The digital financial services segment has demonstrated not only top-line growth but also improving profitability. Adjusted EBITDA for DFS turned positive in 2024 and continued to strengthen. By Q3 2025, the segment generated adjusted EBITDA of $258.3 million, up 37.5% year-on-year. This profitability improvement reflects operating leverage as the credit book grew, alongside disciplined cost management on server/hosting expenses and interest costs associated with customer deposits under Sea’s banking business, MariBank.

Importantly, DFS profitability is driven by net interest and fee income from the credit portfolio, not by one-time gains. As the loan book scales, amortization of origination costs and provisioning normalize, allowing margins to expand.

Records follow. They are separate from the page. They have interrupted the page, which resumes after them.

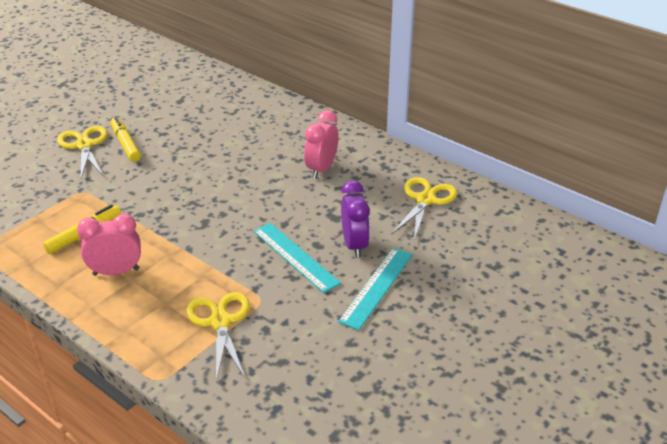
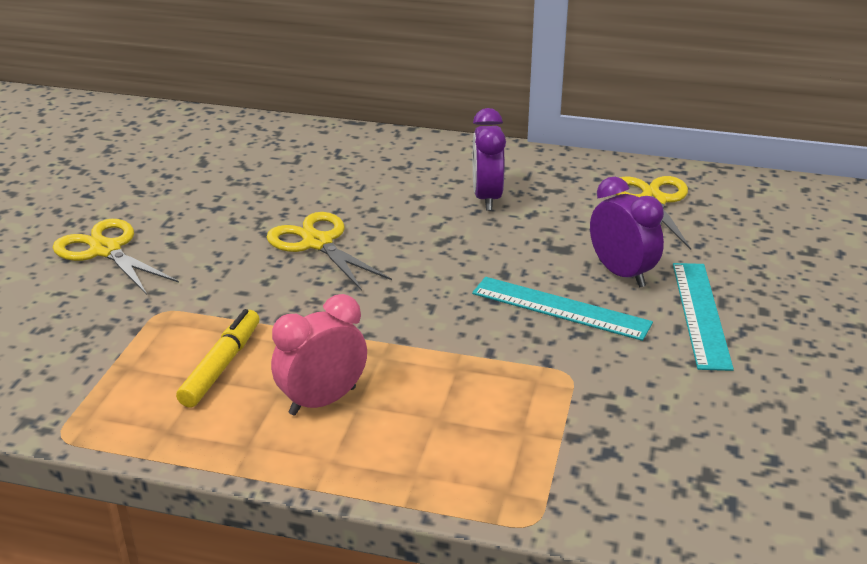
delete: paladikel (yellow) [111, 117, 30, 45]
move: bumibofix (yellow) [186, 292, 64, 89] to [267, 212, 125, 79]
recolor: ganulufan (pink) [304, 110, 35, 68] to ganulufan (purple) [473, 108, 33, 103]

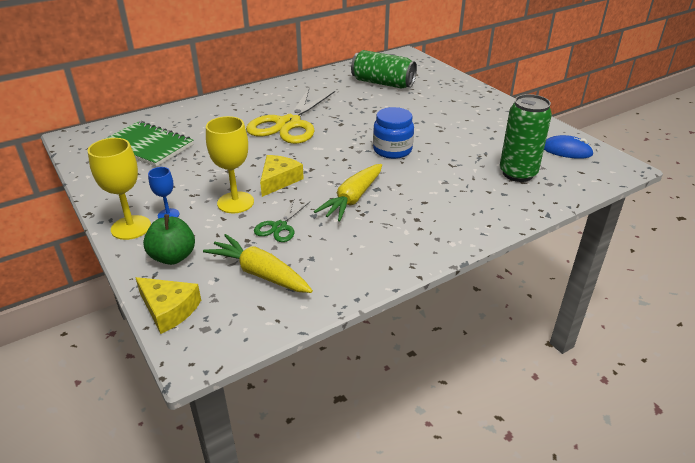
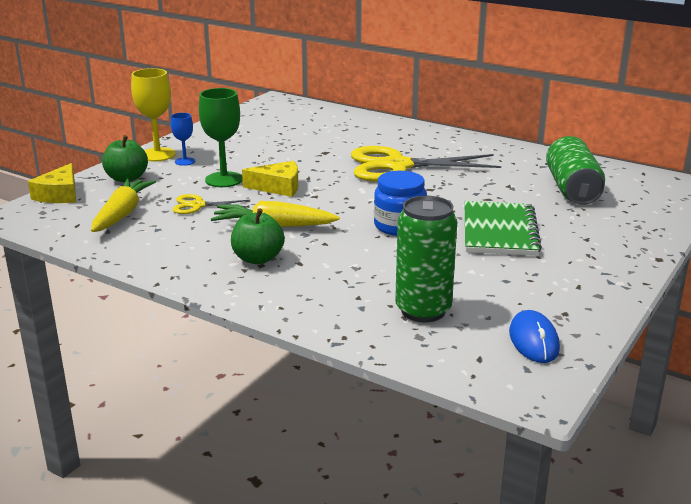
insert: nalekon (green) [231, 208, 54, 56]
move: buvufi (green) [105, 121, 88, 46] to [465, 201, 77, 55]
recolor: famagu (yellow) [206, 116, 48, 97] to famagu (green) [199, 88, 44, 99]; bumibofix (green) [254, 198, 56, 44] to bumibofix (yellow) [173, 194, 77, 20]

Market Context and Competitive Position

Sea operates in a Southeast Asian digital financial services market that the e-Conomy SEA 2025 report described as "swiftly maturing beyond payments." Digital lending is the key growth engine, with ecosystem players leveraging in-app data for underwriting. Ten Southeast Asian countries now have national unified QR systems, and eight have enabled cross-border QR interoperability, expanding the addressable market for SeaMoney’s payment and credit products.

Competitors include established banks, regional fintech players such as Grab Financial Group and GoTo Financial, and Chinese entrants. However, Sea’s vertically integrated model—combining e-commerce, digital entertainment, and financial services under one corporate structure—creates cross-sell advantages that pure-play fintechs lack. Shopee’s merchant base and transaction volume provide a captive origination channel that reduces customer acquisition costs.

Outlook

Sea’s DFS segment is positioned for continued growth above 30% in 2025. The company reported 60.8% year-on-year revenue growth in Q3 2025 ($989.9 million) and 54.3% growth in Q4 2025 ($1.1 billion), indicating the 2024 acceleration has sustained into 2025. The full-year 2025 figures, reported in March 2026, showed DFS revenue of approximately $3.5 billion, more than doubling the 2023 base.

The key variable is credit quality. As the loan book expands past $10 billion in gross principal, macroeconomic headwinds in Southeast Asia—including inflation and interest rate movements—could pressure repayment rates. Sea’s ability to maintain non-performing loans below industry averages will determine whether revenue growth translates into sustainable earnings growth or requires higher provisioning that compresses margins.

Expansion into new product verticals—digital wealth management and insurance—represents a medium-term opportunity. The e-Conomy SEA 2025 report noted that digital wealth platforms in several Southeast Asian markets now exceed $1 billion in assets under management, and digital banking licenses in Singapore and Malaysia provide a regulatory framework for deposit-taking and broader financial intermediation.